Ci siamo, infine.
E’ arrivata la petizione contro il Maxxi all’Aquila con illustrissime firme di personaggi della cultura nazionale i quali, per motivi che ignoro, si sono sentiti in dovere di dire la loro sulle vere necessità dell’Aquila, ammonendoci in buona sostanza, come fece il prof. Monti dalle pagine del Manifesto pochi mesi fa, dal rischio di colonialismo culturale che il Maxxi produrrebbe in città.
Del resto noi buoni selvaggi non possiamo sapere cosa è meglio per noi, le aree interne del paese vanno preservate dalla civiltà, uomini a contatto con la natura non inquinati dai vizi e dalla corruzione etica e morale delle metropoli, custodi dei boschi e delle acque, amici degli orsi e dei lupi che la sera preparano arrosticini a mano anziché guardare le serie tv.
Certo non abbiamo letto sui quotidiani e le riviste del belpaese appelli contro la sperimentazione del 5G all’Aquila, quindi a partire dal prossimo anno potremo finalmente parlare con il nostro frigorifero o arrivare alle casse del supermercato con il conto già pronto che ci scala direttamente i soldi dalle carte, però non potremo andare al Maxxi.
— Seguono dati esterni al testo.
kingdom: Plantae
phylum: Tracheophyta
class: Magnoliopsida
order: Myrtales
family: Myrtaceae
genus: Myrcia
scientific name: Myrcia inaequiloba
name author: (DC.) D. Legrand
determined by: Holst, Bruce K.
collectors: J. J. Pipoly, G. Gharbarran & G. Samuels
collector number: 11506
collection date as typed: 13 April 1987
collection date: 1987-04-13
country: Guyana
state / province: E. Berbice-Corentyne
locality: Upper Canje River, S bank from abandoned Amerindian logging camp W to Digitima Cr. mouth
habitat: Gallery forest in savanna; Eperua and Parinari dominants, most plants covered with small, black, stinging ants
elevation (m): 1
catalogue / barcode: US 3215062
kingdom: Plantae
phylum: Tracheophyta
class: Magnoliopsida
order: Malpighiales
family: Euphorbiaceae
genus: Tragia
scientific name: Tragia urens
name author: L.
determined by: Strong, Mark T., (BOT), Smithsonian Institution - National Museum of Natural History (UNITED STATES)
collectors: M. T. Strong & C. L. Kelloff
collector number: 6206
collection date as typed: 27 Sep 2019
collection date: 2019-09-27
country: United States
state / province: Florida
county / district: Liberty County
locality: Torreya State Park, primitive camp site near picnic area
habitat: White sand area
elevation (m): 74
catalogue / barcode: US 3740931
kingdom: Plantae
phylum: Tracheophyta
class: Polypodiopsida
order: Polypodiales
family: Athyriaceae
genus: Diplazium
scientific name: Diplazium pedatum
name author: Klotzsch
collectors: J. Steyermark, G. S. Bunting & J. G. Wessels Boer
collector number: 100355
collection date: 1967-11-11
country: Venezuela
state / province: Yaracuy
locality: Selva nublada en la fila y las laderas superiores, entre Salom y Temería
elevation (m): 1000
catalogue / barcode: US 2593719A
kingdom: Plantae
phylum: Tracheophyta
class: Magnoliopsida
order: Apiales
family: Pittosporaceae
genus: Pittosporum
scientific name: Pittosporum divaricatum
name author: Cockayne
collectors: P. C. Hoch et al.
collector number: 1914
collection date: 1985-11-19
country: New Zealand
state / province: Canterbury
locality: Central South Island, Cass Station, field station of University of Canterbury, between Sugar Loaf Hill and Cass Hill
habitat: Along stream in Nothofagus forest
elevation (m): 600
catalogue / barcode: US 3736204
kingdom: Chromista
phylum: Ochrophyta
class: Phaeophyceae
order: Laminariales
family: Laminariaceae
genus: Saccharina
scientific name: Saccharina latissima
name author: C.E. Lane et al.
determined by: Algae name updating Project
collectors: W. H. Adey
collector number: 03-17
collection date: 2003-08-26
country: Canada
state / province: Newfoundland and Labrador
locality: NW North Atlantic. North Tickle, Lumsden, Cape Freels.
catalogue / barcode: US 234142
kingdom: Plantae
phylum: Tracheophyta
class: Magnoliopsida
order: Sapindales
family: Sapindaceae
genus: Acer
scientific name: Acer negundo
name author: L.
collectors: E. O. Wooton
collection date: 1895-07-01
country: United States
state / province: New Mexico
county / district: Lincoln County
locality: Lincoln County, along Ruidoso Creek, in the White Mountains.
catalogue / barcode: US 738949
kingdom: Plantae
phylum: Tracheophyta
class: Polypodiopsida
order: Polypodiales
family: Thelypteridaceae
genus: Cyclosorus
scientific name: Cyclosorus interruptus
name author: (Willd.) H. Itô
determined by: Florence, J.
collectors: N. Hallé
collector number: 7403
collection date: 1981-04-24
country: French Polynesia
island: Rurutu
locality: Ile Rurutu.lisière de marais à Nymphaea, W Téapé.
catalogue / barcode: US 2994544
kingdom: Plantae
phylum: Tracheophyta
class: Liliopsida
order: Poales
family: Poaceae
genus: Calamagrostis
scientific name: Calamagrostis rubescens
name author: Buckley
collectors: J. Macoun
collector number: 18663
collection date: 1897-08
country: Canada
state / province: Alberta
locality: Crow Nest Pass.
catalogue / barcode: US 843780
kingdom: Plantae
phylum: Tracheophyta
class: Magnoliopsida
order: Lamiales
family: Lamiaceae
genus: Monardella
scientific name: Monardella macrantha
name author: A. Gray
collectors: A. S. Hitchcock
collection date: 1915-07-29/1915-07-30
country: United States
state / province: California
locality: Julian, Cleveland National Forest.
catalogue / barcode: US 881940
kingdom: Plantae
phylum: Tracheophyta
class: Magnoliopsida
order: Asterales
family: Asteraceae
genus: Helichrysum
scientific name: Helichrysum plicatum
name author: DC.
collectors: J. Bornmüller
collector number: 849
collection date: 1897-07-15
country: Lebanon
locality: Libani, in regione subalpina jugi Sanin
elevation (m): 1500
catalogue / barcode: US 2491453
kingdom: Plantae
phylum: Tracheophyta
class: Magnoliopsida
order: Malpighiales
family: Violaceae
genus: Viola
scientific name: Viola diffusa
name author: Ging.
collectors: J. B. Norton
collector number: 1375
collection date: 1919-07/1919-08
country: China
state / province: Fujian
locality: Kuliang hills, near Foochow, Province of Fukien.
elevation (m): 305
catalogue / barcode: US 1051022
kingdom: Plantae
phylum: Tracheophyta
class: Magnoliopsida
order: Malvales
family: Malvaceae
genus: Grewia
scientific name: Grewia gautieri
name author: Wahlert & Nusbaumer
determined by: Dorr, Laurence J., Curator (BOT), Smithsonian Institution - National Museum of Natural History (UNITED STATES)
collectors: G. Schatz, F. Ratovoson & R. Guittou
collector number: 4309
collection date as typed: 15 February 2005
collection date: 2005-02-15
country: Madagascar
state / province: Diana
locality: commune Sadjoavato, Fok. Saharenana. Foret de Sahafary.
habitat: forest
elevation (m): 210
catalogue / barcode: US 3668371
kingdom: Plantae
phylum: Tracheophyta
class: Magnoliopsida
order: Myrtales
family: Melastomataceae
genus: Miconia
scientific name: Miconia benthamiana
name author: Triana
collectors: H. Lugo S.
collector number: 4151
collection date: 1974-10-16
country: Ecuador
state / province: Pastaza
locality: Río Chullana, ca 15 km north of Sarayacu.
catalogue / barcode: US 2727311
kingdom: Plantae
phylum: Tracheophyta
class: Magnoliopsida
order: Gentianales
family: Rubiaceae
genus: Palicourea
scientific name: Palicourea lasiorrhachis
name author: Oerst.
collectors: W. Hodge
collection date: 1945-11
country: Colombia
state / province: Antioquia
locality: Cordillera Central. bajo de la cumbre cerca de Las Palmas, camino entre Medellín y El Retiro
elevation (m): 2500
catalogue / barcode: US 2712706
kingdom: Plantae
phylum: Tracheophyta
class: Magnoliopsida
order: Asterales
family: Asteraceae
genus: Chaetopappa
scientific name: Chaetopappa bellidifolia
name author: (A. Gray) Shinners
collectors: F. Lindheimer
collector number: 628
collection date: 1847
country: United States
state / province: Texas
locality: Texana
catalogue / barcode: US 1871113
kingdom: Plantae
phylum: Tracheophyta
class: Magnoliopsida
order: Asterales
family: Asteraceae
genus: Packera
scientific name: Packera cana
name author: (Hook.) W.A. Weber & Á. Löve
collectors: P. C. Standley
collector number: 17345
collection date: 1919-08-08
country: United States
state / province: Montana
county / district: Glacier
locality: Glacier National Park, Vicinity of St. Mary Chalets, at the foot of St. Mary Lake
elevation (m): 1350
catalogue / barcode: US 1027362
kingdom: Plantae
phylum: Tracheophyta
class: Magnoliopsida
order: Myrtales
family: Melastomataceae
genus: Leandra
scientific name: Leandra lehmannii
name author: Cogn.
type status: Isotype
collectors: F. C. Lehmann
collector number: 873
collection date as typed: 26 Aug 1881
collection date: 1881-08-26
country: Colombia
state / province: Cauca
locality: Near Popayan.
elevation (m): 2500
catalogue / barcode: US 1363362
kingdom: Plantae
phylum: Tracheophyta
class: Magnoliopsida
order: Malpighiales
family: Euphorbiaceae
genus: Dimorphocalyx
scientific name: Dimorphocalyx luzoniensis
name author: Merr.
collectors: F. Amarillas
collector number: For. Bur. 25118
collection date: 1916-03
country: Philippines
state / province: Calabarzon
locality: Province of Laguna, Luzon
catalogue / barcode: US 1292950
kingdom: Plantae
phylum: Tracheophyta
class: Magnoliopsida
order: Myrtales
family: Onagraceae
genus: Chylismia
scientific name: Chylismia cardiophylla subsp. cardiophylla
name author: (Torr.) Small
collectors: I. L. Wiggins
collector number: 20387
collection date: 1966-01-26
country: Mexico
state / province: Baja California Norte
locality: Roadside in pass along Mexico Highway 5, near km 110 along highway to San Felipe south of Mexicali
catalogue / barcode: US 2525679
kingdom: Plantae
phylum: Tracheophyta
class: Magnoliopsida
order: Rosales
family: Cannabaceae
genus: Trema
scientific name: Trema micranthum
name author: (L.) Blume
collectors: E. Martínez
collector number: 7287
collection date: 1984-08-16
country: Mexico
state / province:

Mi sento responsabile di questa petizione, mi era arrivato per sbaglio l’appello settimane fa ma ho preferito per correttezza, da buon selvaggio puro e buono per definizione, non parlarne in pubblico.
Mi sento anche responsabile nel mio piccolo di certa chiusura cittadina, anche se ho sempre rifiutato l’anatema dell’Aquila agli aquilani tanto in voga nel dopo sisma, ma ad esempio fui molto critico con l’Auditorium di Renzo Piano, non capivo perché si dovesse in fretta e furia chiudere la realizzazione di un’opera nel primo posto utile e visibile della città.
Con il senno di poi, ovviamente, devo dire che mi sbagliavo, che se la Regione Trentino e l’architetto non si fossero impuntati l’Auditorium non si sarebbe nemmeno fatto.
Perché è così, L’Aquila è una città di provincia, ha la stessa classe dirigente da 30 anni in qualsiasi settore della vita si vada a guardare, cultura compresa, e l’unica cosa che conta è la loro posizione. Se leggete la petizione, infatti, noterete che il Munda non c’entra un bel nulla con la questione perché palazzo Ardinghelli va dato, attraverso il Polo museale aquilano, agli esponenti ed alle associazioni della cultura locale, in pratica il punto dirimente è che non va dato al Maxxi.
Se così non fosse avrebbero chiesto altre soluzioni, ci sarebbe stato un appello per avere anche, invece no, l’appello è proprio contro il Maxxi.
Si obietta che il Maxxi ha una storia travagliata, ancora tutta da capire, fatto sta che un decimo delle cose che fa il Maxxi trasformerebbero probabilmente la città, e forse il problema è proprio questo.
Certo c’è il rischio del colonialismo culturale, noi selvaggi accederemmo a una finestra sul mondo senza la mediazione della classe dirigente locale, mentre dobbiamo padroneggiare l’avanguardia aquilana, il rinascimento aquilano, il cinema aquilano, l’arte povera aquilana, e, scusate la ventata di populismo, le madonne e i rosari, se salvati dal sisma meglio ancora.
Non vediamo l’ora poi di gustarci la settecentoventiduesima mostra fotografica sul terremoto, la milionesima pubblicazione sulla resilienza degli aquilani.
L’Aquila ha bisogno di cose nuove, di nuovi stimoli o, almeno, date un luogo dove ci possiamo riposà la coccia dall’aquilanità ogni tanto dopo 10 anni, perché poi a farsi le foto davanti al Maxxi a Roma o al Guggheneim non tutti ci possono andare.
Scusate, mi sono dilungato, io di arte non capisco niente, a stento vado oltre le musealizzazioni mainstream, e ora ho da fare, devo procacciarmi del cibo lancia in resta.